Professioni a rischio AI, quali rischiano di sparire

L’analisi commentata da Georgieva mostra numeri da brivido per quel che riguarda le professioni a rischio AI, con una visione globale e un focus specifico basato sul tipo di “economia” dei singoli Paesi del mondo.

«Quasi il 40% dell’occupazione globale è esposta all’intelligenza artificiale […]. Nelle economie avanzate, circa il 60% dei posti di lavoro potrebbe essere influenzato dall’intelligenza artificiale […]. Nei mercati emergenti e nei paesi a basso reddito, invece, l’esposizione all’intelligenza artificiale dovrebbe essere rispettivamente del 40% e del 26%». 

Differenziazioni notevoli, su cui occorre fare un ragionamento: queste percentuali sono relative all’esposizione di molte attività lavorative all’evoluzione dell’intelligenza artificiale.

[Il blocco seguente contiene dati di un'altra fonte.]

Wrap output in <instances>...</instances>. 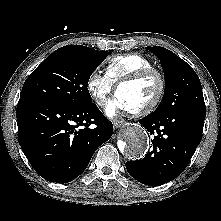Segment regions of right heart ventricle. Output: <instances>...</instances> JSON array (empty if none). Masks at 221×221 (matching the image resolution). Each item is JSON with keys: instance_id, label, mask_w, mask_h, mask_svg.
<instances>
[{"instance_id": "right-heart-ventricle-1", "label": "right heart ventricle", "mask_w": 221, "mask_h": 221, "mask_svg": "<svg viewBox=\"0 0 221 221\" xmlns=\"http://www.w3.org/2000/svg\"><path fill=\"white\" fill-rule=\"evenodd\" d=\"M146 68H153V63L139 53H126L112 57L106 66L105 74L115 85L121 79Z\"/></svg>"}]
</instances>
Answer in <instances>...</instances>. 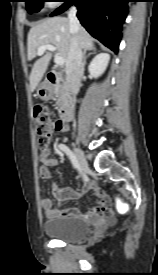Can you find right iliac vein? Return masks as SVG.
<instances>
[{"label":"right iliac vein","mask_w":158,"mask_h":275,"mask_svg":"<svg viewBox=\"0 0 158 275\" xmlns=\"http://www.w3.org/2000/svg\"><path fill=\"white\" fill-rule=\"evenodd\" d=\"M73 150H74V154H75V156H76V158H77V160H78L81 168L85 172H87L89 170V166H88V162H87V160H86L83 152L79 148H77V147H73Z\"/></svg>","instance_id":"obj_1"}]
</instances>
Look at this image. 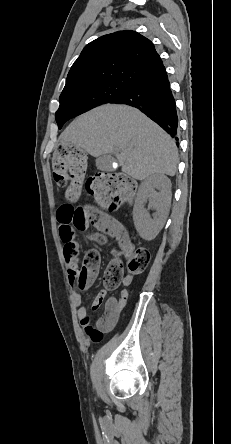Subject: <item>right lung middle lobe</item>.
<instances>
[{
    "label": "right lung middle lobe",
    "instance_id": "dd1d6c3e",
    "mask_svg": "<svg viewBox=\"0 0 231 444\" xmlns=\"http://www.w3.org/2000/svg\"><path fill=\"white\" fill-rule=\"evenodd\" d=\"M133 86L122 83H106L88 88L65 90L60 95V106L56 112L59 129L69 119L105 103H115L125 96Z\"/></svg>",
    "mask_w": 231,
    "mask_h": 444
}]
</instances>
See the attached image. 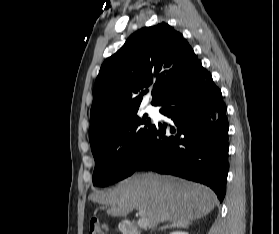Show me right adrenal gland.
<instances>
[{
  "mask_svg": "<svg viewBox=\"0 0 279 234\" xmlns=\"http://www.w3.org/2000/svg\"><path fill=\"white\" fill-rule=\"evenodd\" d=\"M190 225V222H176L172 223L171 225H166L160 228L161 231H164L168 228H175V227H188Z\"/></svg>",
  "mask_w": 279,
  "mask_h": 234,
  "instance_id": "1",
  "label": "right adrenal gland"
}]
</instances>
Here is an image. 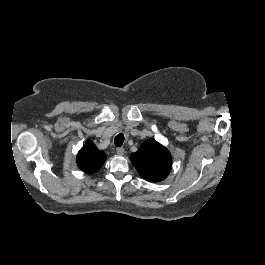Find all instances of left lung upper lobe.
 Returning a JSON list of instances; mask_svg holds the SVG:
<instances>
[{
	"label": "left lung upper lobe",
	"mask_w": 265,
	"mask_h": 265,
	"mask_svg": "<svg viewBox=\"0 0 265 265\" xmlns=\"http://www.w3.org/2000/svg\"><path fill=\"white\" fill-rule=\"evenodd\" d=\"M131 161L143 178L150 182H159L169 174L172 159L164 146L149 139L137 152L131 154Z\"/></svg>",
	"instance_id": "1"
}]
</instances>
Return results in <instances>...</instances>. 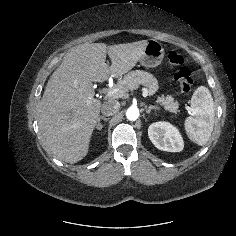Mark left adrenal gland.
<instances>
[{
    "label": "left adrenal gland",
    "instance_id": "1",
    "mask_svg": "<svg viewBox=\"0 0 236 236\" xmlns=\"http://www.w3.org/2000/svg\"><path fill=\"white\" fill-rule=\"evenodd\" d=\"M159 108L157 106H153V105H150V106H145V111L147 114H149L151 112V110H158Z\"/></svg>",
    "mask_w": 236,
    "mask_h": 236
}]
</instances>
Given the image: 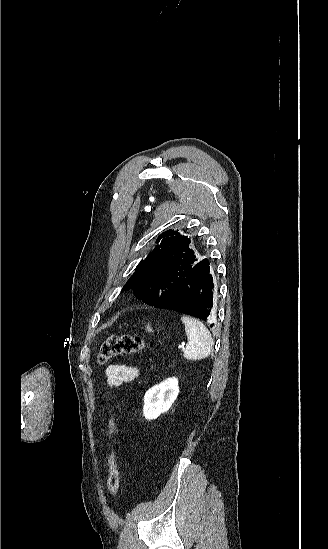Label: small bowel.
Listing matches in <instances>:
<instances>
[{"label":"small bowel","instance_id":"small-bowel-1","mask_svg":"<svg viewBox=\"0 0 328 549\" xmlns=\"http://www.w3.org/2000/svg\"><path fill=\"white\" fill-rule=\"evenodd\" d=\"M105 375L107 387L116 388L135 380L139 376V369L125 364H111L106 368Z\"/></svg>","mask_w":328,"mask_h":549}]
</instances>
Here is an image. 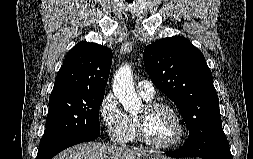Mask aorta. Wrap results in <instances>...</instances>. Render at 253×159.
Masks as SVG:
<instances>
[{"mask_svg":"<svg viewBox=\"0 0 253 159\" xmlns=\"http://www.w3.org/2000/svg\"><path fill=\"white\" fill-rule=\"evenodd\" d=\"M113 92L127 112H137L143 107L141 99L137 96L134 88L131 66H121L114 77Z\"/></svg>","mask_w":253,"mask_h":159,"instance_id":"762f6f07","label":"aorta"}]
</instances>
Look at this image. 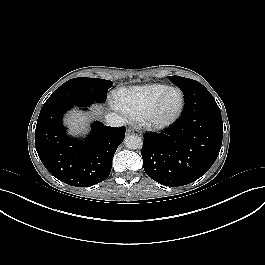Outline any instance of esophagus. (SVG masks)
<instances>
[{
    "label": "esophagus",
    "instance_id": "obj_1",
    "mask_svg": "<svg viewBox=\"0 0 265 265\" xmlns=\"http://www.w3.org/2000/svg\"><path fill=\"white\" fill-rule=\"evenodd\" d=\"M136 131H137V130H134V129H132V128H129V129L127 130V133H128V134H135Z\"/></svg>",
    "mask_w": 265,
    "mask_h": 265
}]
</instances>
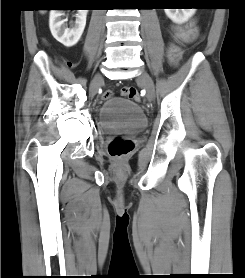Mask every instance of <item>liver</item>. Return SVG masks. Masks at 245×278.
Segmentation results:
<instances>
[{
  "mask_svg": "<svg viewBox=\"0 0 245 278\" xmlns=\"http://www.w3.org/2000/svg\"><path fill=\"white\" fill-rule=\"evenodd\" d=\"M45 12H46L45 10H41V11H40L41 14H44Z\"/></svg>",
  "mask_w": 245,
  "mask_h": 278,
  "instance_id": "liver-1",
  "label": "liver"
}]
</instances>
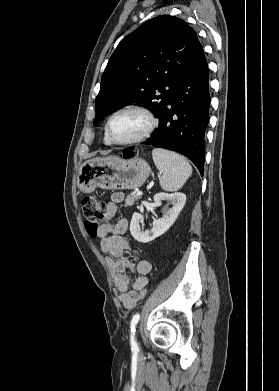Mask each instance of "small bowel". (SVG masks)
<instances>
[{
    "instance_id": "small-bowel-1",
    "label": "small bowel",
    "mask_w": 279,
    "mask_h": 391,
    "mask_svg": "<svg viewBox=\"0 0 279 391\" xmlns=\"http://www.w3.org/2000/svg\"><path fill=\"white\" fill-rule=\"evenodd\" d=\"M123 200L121 193L111 195L105 213V222L98 228L96 236L100 238L101 250L108 254L106 263L110 268L111 276L115 284L120 302L127 309L134 308L140 301L139 292L148 284L147 275L150 273L152 264L144 259L129 260L124 254L129 250V244L123 237L128 221L123 218L116 224H112L117 205ZM129 269L138 277L132 280L126 273Z\"/></svg>"
}]
</instances>
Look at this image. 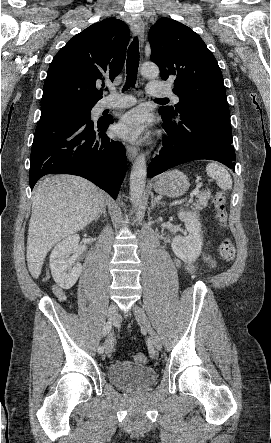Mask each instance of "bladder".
<instances>
[{
    "label": "bladder",
    "instance_id": "1",
    "mask_svg": "<svg viewBox=\"0 0 271 443\" xmlns=\"http://www.w3.org/2000/svg\"><path fill=\"white\" fill-rule=\"evenodd\" d=\"M108 378L116 387L138 392L151 387L156 379V371L147 365L130 361H117L108 368Z\"/></svg>",
    "mask_w": 271,
    "mask_h": 443
}]
</instances>
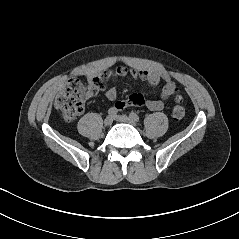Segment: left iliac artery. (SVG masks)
Segmentation results:
<instances>
[{
  "label": "left iliac artery",
  "instance_id": "obj_1",
  "mask_svg": "<svg viewBox=\"0 0 239 239\" xmlns=\"http://www.w3.org/2000/svg\"><path fill=\"white\" fill-rule=\"evenodd\" d=\"M130 118L137 122L140 120L139 116L134 112L130 113Z\"/></svg>",
  "mask_w": 239,
  "mask_h": 239
}]
</instances>
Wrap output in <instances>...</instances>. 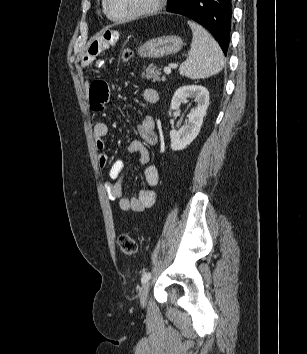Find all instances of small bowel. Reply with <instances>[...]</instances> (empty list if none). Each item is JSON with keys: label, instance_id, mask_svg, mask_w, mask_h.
Returning a JSON list of instances; mask_svg holds the SVG:
<instances>
[{"label": "small bowel", "instance_id": "small-bowel-1", "mask_svg": "<svg viewBox=\"0 0 307 354\" xmlns=\"http://www.w3.org/2000/svg\"><path fill=\"white\" fill-rule=\"evenodd\" d=\"M119 34L116 30H107L102 36L93 41L81 59V68H89L96 61L97 55L105 48L117 43ZM89 92L91 106L94 110H102L107 102L108 87L102 80H95L91 84H86ZM159 95L154 89H145L142 92V100L147 104H154L158 101ZM108 125L105 122H97L93 128V135L98 151V161L100 167H105L108 163L104 138L108 135ZM138 131L142 141L134 140L130 143L128 150L130 153H139L140 161L146 165L144 176L149 188L143 189L138 196L128 198L123 195V180L125 177V162L123 160L114 161L109 169L110 180L105 182V189L110 200H117L119 207L123 211L142 212L152 207L156 201L154 187L159 183V172L154 165H149V152L145 144L154 145L158 141V134L154 118L145 115L138 126Z\"/></svg>", "mask_w": 307, "mask_h": 354}]
</instances>
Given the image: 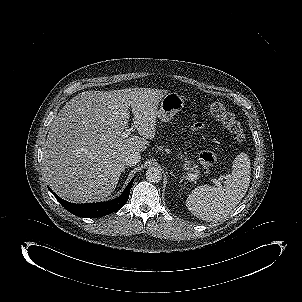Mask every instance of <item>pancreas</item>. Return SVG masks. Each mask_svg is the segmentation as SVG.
Here are the masks:
<instances>
[{
  "label": "pancreas",
  "instance_id": "obj_1",
  "mask_svg": "<svg viewBox=\"0 0 302 302\" xmlns=\"http://www.w3.org/2000/svg\"><path fill=\"white\" fill-rule=\"evenodd\" d=\"M184 157L181 155V158ZM182 168L184 170H190L193 172H196L198 174V166L196 164H194V161L189 160V158L184 157L183 159V164H182Z\"/></svg>",
  "mask_w": 302,
  "mask_h": 302
}]
</instances>
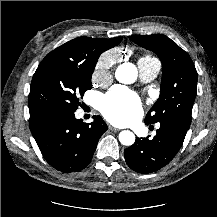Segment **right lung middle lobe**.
<instances>
[{"mask_svg": "<svg viewBox=\"0 0 217 217\" xmlns=\"http://www.w3.org/2000/svg\"><path fill=\"white\" fill-rule=\"evenodd\" d=\"M95 64H79L46 56L30 87V117L48 112L74 113L85 91L92 88Z\"/></svg>", "mask_w": 217, "mask_h": 217, "instance_id": "1", "label": "right lung middle lobe"}]
</instances>
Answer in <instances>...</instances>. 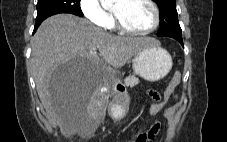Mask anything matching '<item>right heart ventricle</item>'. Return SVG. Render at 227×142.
I'll use <instances>...</instances> for the list:
<instances>
[{
  "instance_id": "1",
  "label": "right heart ventricle",
  "mask_w": 227,
  "mask_h": 142,
  "mask_svg": "<svg viewBox=\"0 0 227 142\" xmlns=\"http://www.w3.org/2000/svg\"><path fill=\"white\" fill-rule=\"evenodd\" d=\"M107 28H108V29H114V28H115L114 23H113V19H112V18L110 19V21H109V23H108V25H107Z\"/></svg>"
}]
</instances>
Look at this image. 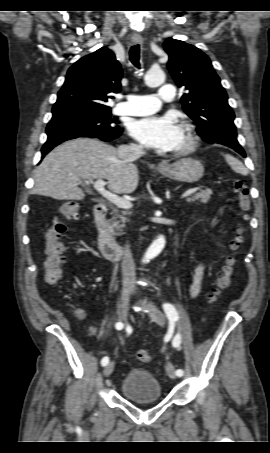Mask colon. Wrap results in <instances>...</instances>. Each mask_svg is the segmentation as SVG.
<instances>
[{
	"label": "colon",
	"instance_id": "1",
	"mask_svg": "<svg viewBox=\"0 0 270 453\" xmlns=\"http://www.w3.org/2000/svg\"><path fill=\"white\" fill-rule=\"evenodd\" d=\"M233 190L238 199V207L243 220H247L248 212L250 210L251 201L249 189L246 183L240 179L233 182ZM80 206L77 202L67 201L59 207V215L53 221L52 226L46 234V260L45 267V280L49 284H56L62 279V266L65 262V247L62 242L64 234L67 230V222L74 221L79 218ZM244 237V227L240 226L235 236L230 242V250L232 254L226 259L223 266L222 273L220 274L217 285L210 294V300L216 301L221 294L229 288L232 283V278L236 266L235 253L239 250ZM137 359L141 363H151L152 355L144 349L137 351Z\"/></svg>",
	"mask_w": 270,
	"mask_h": 453
}]
</instances>
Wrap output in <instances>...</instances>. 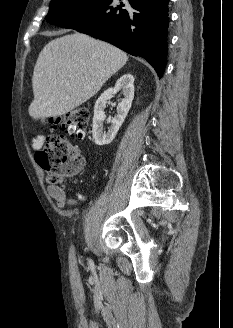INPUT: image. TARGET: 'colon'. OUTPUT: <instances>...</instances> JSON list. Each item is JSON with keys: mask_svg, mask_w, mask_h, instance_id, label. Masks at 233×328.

Dunque, non si parla espressamente di dati legati alla “sostituzione” dell’uomo in favore della “macchina automatizzata”, ma di integrazioni. Ovviamente, non siamo ingenui: la storia del mondo ci insegna che le integrazioni, molto spesso, si trasformano in sostituzioni. In questo caso, in licenziamenti.

Alta esposizione e bassa complementarietà

L’analisi del Fondo Monetario Internazionale, nel valutare quali siano le professioni messe a rischio dall’intelligenza artificiale, basa lo studio su due concetti: esposizione all’AI e complementarietà all’AI. I lavori più minacciati sono quelli in cui è alta l’esposizione e bassa la complementarietà:

«Le professioni ad alta esposizione e a bassa complementarità sono ben posizionate per l’integrazione dell’AI, ma è più probabile che l’AI sostituisca i compiti umani. Ciò potrebbe portare a un calo della domanda di lavoro e a una crescita salariale più lenta per questi lavori. Gli addetti al telemarketing sono un esempio lampante».

Per tutti gli altri, il rischio è piuttosto marginale. Perché ci sono lavori ad alta complementarietà che possono prevedere un’integrazione (come chirurghi e avvocati, con l’AI in grado di dare un supporto, senza sostituirli), così come quelli a bassa esposizione (lavori manuali e “artistici”). Ovviamente, però, non si tiene conto di eventi già accaduti: redazioni giornalistiche ridotte all’osso per fare spazio ad algoritmi in grado di selezionare “notizie”, o anche ingegneri ed esperti sostituti da quelle stesse macchine utilizzate, fino a poco prima, per lo sviluppo.